Past Residents

Residents Map

Yamashita + Kobayashi

Mai Yamashita + Naoto Kobayashi are a Berlin-based artist duo. The simple structure and humor in their methodology turns the seemingly impossible dream into reality and their work is a condensation of everyday life. In Candy (2005), for instance, the duo licked a huge ball of candy every day over six months until it had been reduced to normal size. In Infinity (2006), Yamashita + Kobayashi jog day after day over a course in the shape of the sign for infinity (∞), slowly inscribing itself on the grass. Their sincere attitude towards these seemingly purposeless duties contains a touch of humor and at the same time makes viewers reconsider about many rituals without meaning in their daily lives.

Mai Yamashita (born in 1976) and Naoto Kobayashi (born in 1974) are a Japanese artist couple who started working together in 2000. After graduating from Tokyo University of the Arts with a PhD, they moved to Germany, where they have been living and working since then. They participated in Künstlerhaus Bethanien and their work has been exhibited among others at Kiasma Museum of Contemporary Art, Helsinki, Finland; Museo de Arte Contemporánea (MARCO), Vigo, Spain and the 2010 Aichi Triennale, Japan.

Jean-Michel Ross

Jean-Michel Ross’s curatorial practice questions the spatial relationship and interaction between objects and subjects. He creates different contexts through fiction and narration to build dialogue with artists and interact with their works. His projects often reflect upon hierarchy, freedom, universality, neutrality, equivalence and value. He believes that both conceptual esthetics and formal esthetics are equally fundamental to curatorial research. For him curating is and will always be a collaborative effort. Recently he has started to question the issues and empirical impossibilities raised by the democratic ideal, linking this political theory to the art field and to his curatorial and editorial practice.

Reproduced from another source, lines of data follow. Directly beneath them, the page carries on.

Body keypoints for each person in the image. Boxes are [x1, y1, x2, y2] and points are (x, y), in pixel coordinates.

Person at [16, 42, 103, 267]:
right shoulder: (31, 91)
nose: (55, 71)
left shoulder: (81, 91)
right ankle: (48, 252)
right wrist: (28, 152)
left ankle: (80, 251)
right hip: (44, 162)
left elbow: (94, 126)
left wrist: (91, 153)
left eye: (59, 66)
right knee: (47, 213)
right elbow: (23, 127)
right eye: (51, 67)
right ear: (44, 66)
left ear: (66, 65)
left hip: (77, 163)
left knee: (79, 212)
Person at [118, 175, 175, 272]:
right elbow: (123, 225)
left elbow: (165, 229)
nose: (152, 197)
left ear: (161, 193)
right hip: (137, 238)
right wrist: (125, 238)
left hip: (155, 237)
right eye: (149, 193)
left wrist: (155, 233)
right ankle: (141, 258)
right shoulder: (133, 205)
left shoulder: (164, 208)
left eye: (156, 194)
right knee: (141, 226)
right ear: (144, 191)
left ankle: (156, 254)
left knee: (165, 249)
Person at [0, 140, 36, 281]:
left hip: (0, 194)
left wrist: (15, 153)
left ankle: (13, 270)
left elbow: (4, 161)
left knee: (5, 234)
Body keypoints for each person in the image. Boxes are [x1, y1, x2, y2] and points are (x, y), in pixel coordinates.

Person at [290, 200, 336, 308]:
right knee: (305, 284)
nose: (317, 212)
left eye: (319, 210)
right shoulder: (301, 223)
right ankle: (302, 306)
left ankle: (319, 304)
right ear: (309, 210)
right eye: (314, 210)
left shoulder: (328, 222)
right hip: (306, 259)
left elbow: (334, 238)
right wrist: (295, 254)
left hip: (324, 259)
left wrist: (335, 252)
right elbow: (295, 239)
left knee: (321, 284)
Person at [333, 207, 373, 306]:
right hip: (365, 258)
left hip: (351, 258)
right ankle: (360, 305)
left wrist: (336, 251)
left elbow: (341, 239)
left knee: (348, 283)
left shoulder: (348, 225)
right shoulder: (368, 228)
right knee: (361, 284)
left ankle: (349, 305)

Jean-Michel Ross is a Montreal based curator, critic, writer and collector. He completed an art history degree at Université du Québec à Montreal in 2004. He was assistant editor of Espace Sculpture Magazine for six years where he directed several thematic issues. His writings on contemporary art have been published regularly in Espace and C Magazine. In 2010 he curated the exhibition and residency project La Colonie, Deschambault-Grondine, Canada. In recent years he has also acted as co-curator for projects such as The Waterpod Project in 2009, New York; Québec Gold in 2008, Reims, France; and Jumelages in 2007, Montreal, Canada.  He is the founder of Free Pass and has been on the board of Optica Gallery in Montreal since 2004.

Past Resident
2012: Pollock-Krasner Foundation

Kakyoung Lee

Kakyoung Lee’s moving images are focused on the repetitive nature of personal daily life. The monotonous daily ritual is deconstructed and reconstructed in a fresh configuration in which nothing is the same and all things are in continuous flux. Lee combines hundreds of hand drawn images and prints to construct a moving image that reflects the sequence of activities in ordinary life and alludes to her search for her identity in the different geographic and cultural milieus through which she has passed in the travels between her two home countries, South Korea and the United States.

Kakyoung Lee (born 1975) works with moving images, prints, drawings, and installations. She received a BFA from Hong‐Ik University, Seoul, and a MFA from Purchase College, NY. Lee has exhibited widely in Korea and the United States including the Drawing Center; the Lower East Side Print Shop; the Queens Museum; the Museum of Modern Art, New York; and the Seoul Arts Center. Lee has participated in residencies at the Marie Walsh Sharpe Space Program, Brooklyn; Yaddo, Saratoga Springs; the MacDowell Colony, Peterborough, NH; the Lower East Side Printshop, New York; and the Jamaica Center for Arts & Learning, New York. Lee is a recipient of awards from the Pollock Krasner Foundation Grant (2010), the Korea Arts Foundation of America Award for Visual Arts (2010), and the AHL Foundation Award in New York (2009). Lee’s works are in the public collections of the Metropolitan Museum of Art, New York, and Library of Congress, Washington D.C., among others.